By Multiplicative Function that Converges to Zero on Prime Powers it is sufficient to prove that:

$\ds \lim_{p^k \mathop \to \infty} \frac {p^{k \paren {1 - \epsilon} } } {\map \phi {p^k} } = 0$

as $p^k$ ranges through all prime powers.

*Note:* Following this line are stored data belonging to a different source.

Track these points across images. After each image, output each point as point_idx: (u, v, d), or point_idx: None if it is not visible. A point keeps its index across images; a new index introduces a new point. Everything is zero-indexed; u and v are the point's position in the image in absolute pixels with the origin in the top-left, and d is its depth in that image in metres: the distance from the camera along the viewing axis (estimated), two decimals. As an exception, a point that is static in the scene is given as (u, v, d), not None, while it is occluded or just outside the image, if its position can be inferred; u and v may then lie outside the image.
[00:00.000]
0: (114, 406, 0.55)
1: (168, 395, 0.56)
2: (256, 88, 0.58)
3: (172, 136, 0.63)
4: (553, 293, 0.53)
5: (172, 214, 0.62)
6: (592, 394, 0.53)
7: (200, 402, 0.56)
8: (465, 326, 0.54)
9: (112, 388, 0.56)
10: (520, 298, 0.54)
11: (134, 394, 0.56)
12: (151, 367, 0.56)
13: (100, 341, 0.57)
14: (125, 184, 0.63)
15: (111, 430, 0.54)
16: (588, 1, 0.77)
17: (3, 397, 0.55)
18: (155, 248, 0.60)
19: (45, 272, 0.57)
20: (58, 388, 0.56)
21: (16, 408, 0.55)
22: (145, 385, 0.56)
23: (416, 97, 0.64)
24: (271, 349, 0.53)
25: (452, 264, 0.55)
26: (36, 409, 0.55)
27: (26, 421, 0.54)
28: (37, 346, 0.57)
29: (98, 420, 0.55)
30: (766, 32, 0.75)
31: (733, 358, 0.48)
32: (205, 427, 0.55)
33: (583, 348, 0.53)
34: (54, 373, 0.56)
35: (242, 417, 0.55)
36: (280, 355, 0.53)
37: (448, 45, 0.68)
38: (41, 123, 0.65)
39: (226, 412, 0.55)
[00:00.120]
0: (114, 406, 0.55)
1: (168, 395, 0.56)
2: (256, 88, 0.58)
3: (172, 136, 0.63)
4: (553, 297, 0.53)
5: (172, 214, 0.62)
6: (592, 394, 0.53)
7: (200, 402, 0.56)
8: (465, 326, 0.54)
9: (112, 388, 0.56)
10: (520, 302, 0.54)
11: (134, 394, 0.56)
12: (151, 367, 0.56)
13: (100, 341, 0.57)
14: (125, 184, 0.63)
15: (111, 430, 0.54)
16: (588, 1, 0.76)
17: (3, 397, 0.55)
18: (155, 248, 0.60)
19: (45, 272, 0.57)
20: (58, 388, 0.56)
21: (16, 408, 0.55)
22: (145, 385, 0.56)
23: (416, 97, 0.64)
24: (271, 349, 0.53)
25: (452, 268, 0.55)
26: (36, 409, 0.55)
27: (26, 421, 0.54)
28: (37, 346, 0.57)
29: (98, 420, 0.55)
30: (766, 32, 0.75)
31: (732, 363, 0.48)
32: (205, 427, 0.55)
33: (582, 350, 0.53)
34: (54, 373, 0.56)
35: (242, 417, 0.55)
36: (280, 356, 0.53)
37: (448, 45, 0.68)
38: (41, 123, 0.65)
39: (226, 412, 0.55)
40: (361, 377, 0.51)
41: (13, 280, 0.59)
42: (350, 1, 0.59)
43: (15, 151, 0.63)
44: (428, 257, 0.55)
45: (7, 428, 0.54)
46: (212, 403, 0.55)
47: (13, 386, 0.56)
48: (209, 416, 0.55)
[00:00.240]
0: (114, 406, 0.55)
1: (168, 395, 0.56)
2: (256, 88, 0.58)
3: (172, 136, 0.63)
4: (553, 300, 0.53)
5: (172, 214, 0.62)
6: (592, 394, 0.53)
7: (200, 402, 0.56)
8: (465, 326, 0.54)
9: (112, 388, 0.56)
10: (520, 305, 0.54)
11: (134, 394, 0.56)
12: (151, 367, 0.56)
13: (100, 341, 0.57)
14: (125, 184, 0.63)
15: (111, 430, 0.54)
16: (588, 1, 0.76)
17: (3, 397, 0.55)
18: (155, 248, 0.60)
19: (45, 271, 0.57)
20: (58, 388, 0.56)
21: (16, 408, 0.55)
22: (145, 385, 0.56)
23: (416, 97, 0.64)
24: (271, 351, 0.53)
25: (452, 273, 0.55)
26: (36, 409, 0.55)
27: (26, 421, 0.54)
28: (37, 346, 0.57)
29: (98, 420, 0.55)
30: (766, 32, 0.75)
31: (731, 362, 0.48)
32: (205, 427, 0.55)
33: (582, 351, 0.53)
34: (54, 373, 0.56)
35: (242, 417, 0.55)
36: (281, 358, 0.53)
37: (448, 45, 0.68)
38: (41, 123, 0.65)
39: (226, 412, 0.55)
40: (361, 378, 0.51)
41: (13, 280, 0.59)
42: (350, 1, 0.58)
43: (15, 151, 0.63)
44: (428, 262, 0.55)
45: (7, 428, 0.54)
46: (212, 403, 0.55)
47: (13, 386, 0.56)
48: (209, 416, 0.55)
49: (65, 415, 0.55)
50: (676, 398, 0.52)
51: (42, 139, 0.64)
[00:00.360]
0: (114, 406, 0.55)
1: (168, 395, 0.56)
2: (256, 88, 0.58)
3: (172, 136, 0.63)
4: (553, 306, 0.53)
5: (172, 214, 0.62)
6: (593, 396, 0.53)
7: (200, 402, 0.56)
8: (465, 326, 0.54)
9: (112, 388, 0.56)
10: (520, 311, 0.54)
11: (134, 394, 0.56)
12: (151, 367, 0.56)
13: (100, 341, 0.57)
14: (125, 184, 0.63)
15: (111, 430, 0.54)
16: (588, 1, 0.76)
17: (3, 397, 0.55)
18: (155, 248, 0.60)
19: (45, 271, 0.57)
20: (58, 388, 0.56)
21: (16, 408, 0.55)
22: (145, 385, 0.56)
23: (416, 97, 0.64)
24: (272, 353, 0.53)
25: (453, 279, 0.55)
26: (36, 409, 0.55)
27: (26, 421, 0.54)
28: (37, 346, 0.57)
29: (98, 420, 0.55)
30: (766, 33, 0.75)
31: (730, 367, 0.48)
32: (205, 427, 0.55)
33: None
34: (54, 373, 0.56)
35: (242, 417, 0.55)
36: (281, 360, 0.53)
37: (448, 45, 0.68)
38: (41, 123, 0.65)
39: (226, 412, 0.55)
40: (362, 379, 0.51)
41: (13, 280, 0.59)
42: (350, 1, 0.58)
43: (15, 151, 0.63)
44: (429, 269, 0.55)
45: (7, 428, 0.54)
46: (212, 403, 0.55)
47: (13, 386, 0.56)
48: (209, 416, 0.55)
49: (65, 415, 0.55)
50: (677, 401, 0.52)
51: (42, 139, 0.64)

By Euler Phi Function of Prime Power we have:

$\map \phi {p^k} = p^k - p^{k - 1}$

for a prime power $p^k$.

Therefore:

\(\ds \frac {p^{k \paren {1 - \epsilon} } } {\map \phi {p^k} }\)

\(=\)

\(\ds \frac {p^{k \paren {1 - \epsilon} } } {p^k - p^{k - 1} }\)

\(\ds \)

\(=\)

\(\ds \frac p {p - 1} \frac {p^{k \paren {1 - \epsilon} } } {p^k}\)

\(\ds \)

\(=\)

\(\ds \frac p {p - 1} \frac 1 {p^{k \epsilon} }\)

\(\ds \)

\(\le\)

\(\ds \frac 2 {p^{k \epsilon} }\)

since $p / \paren {p - 1} \le 2$ for all primes $p$

Therefore:

$\ds \lim_{p^k \mathop \to \infty} \frac {p^{k \paren {1 - \epsilon} } } {\map \phi {p^k} } \le \lim_{p^k \mathop \to \infty} \frac 2 {p^{k \epsilon} } = 0$

$\blacksquare$